Gradually, a new path glistens with river water. This one small diversion grows and spreads with each boulder eased away, each ton of sand released.
The river, sans resistance, rushes and races to the plains.
In Upper Assam, lush with paddy fields, the farmer traditionally knows to look to the mountains for rain, for a semaphore of the flash of the monsoon-river. He knows it takes six hours for the river to reach the plains. In that time he can get to higher ground, move his chattel and cattle in time.
Not any more.
He now knows not what boulders have been moved, removed. He knows not what path the river will take. He knows not how much time he has.
Maybe the river will not come his way this year.
Maybe a mile away, his brother’s paddy will be washed away.
And so it was with the Simen River this year. It took one hour for the rains in the mountains to flood the plains. Just one hour, not six.
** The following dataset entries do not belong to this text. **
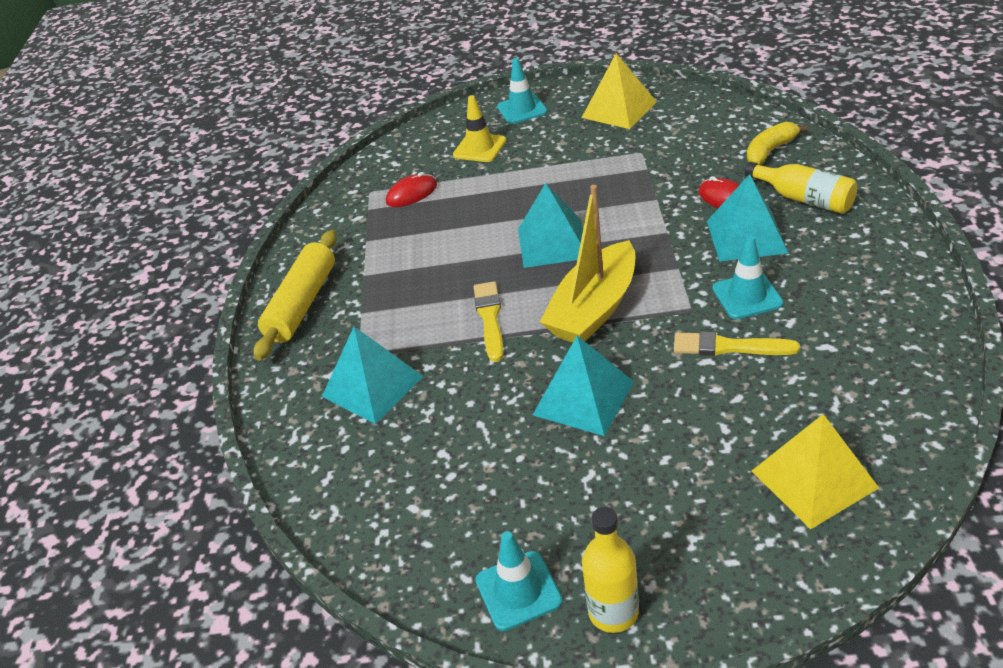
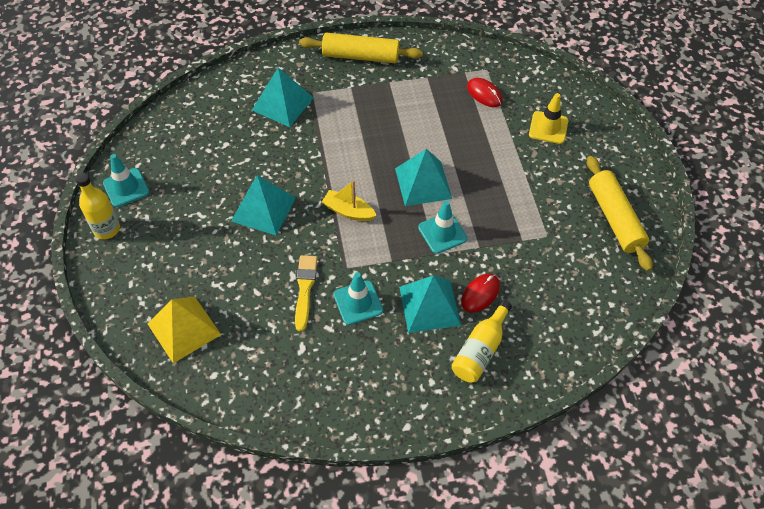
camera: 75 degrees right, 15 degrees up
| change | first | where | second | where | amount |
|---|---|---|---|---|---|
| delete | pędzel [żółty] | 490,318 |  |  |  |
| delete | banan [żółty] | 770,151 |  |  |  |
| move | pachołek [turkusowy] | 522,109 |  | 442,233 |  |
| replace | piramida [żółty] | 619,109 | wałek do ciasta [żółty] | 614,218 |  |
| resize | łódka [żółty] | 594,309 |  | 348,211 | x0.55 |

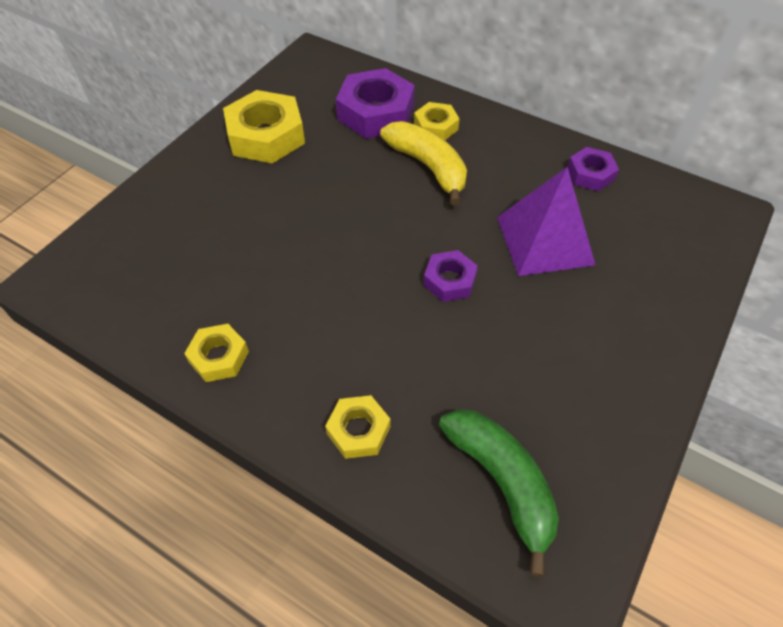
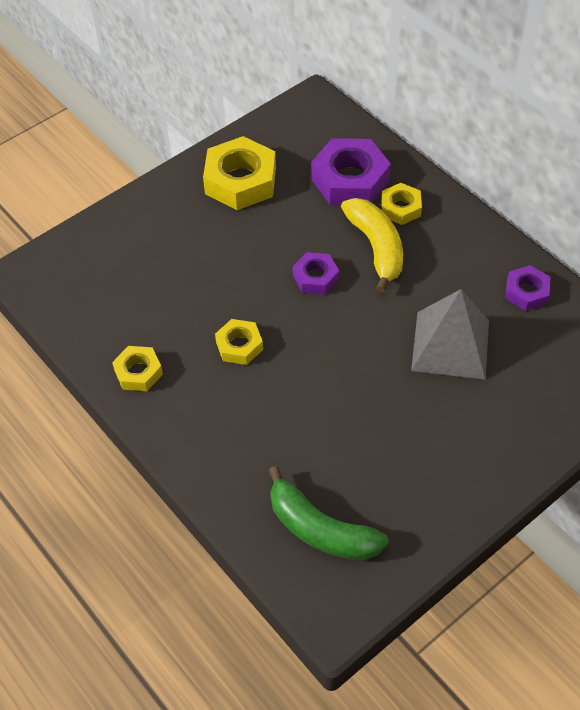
camera: 20 degrees right, 0 degrees up
| change | first | where | second | where | amount |
|---|---|---|---|---|---|
| move | nakrętka [żółty] | 358,430 |  | 239,346 |  |
| move | nakrętka [fioletowy] | 449,280 |  | 315,277 |  |
| recolor | piramida [fioletowy] | 544,240 | piramida [szary] | 450,345 |  |
| rotate | banan [zielony] | 502,482 |  | 320,529 | 135 degrees clockwise |

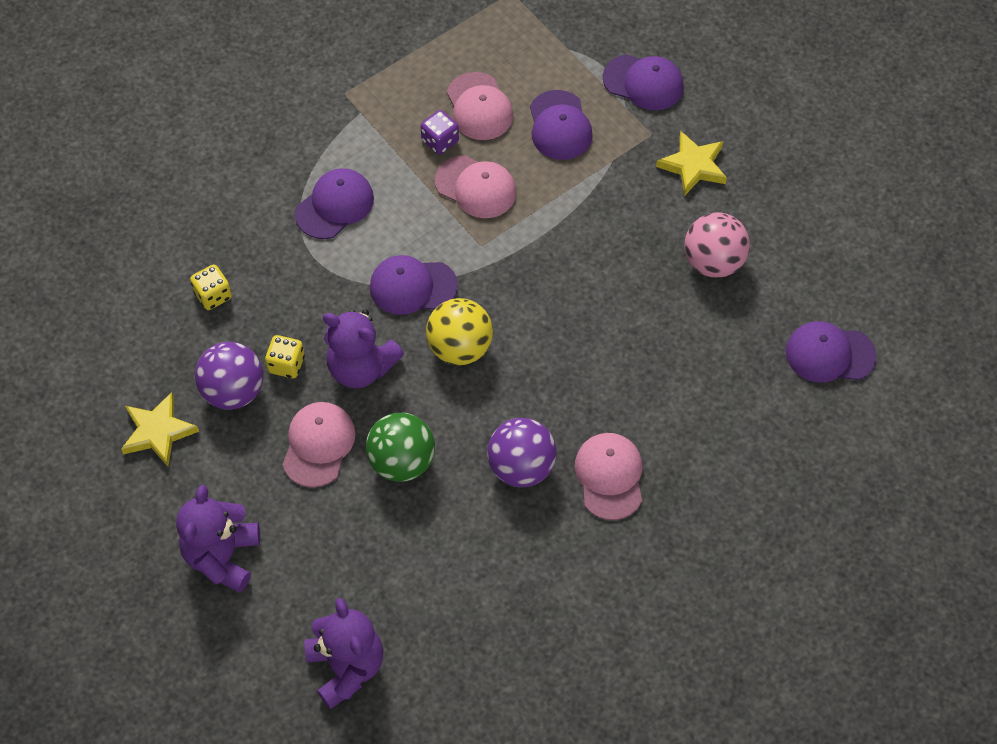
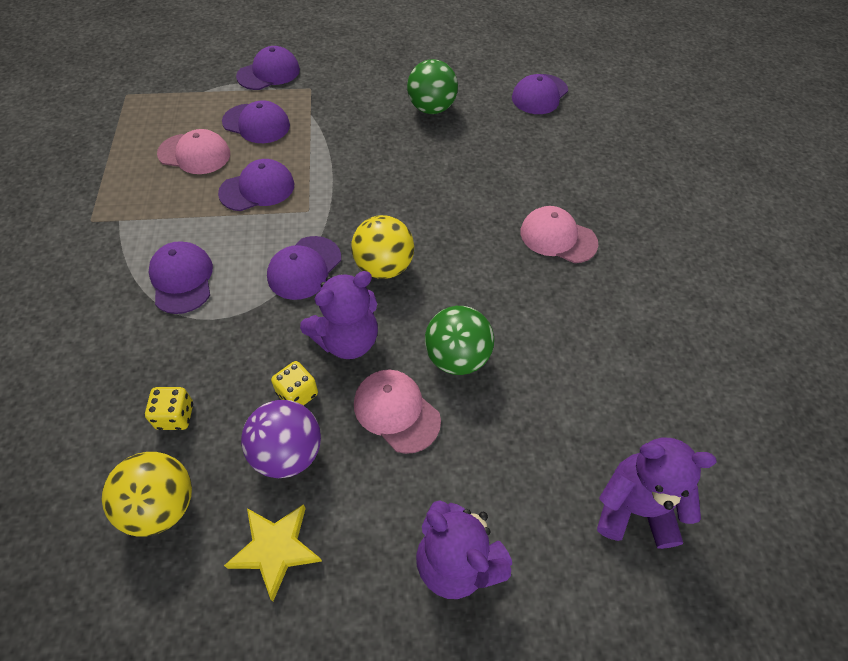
camera: 60 degrees left, 5 degrees down
| change | first | where | second | where | amount |
|---|---|---|---|---|---|
| delete | kostka do gry [fioletowy] | 440,141 |  |  |  |
| delete | piłka [fioletowy] | 521,467 |  |  |  |
| delete | gwiazda [żółty] | 693,166 |  |  |  |
| insert |  |  | piłka [żółty] | 162,505 |  |
| recolor | czapka [różowy] | 476,187 | czapka [fioletowy] | 257,189 |  |
| recolor | piłka [różowy] | 713,262 | piłka [zielony] | 431,108 |  |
At 1pm one monsoon day, Simen river wandered a kilometer off its normal path bursting a weak embankment, and flooded some of the choicest paddy of the land.
It did something else, way more devastating.
Each boulder moved releases five times its weight in sand. The river carried this sand and dumped it on the plains (the JCB at work in the fields, in the photo above, had no time to move out of the way), rendering them useless for cultivation. While this has not been proven by science, people and organizations working in the area hold this to be true.
True or not, the desertification of Upper Assam is on in full swing. Livelihoods are wiped out in one swift dusting dump.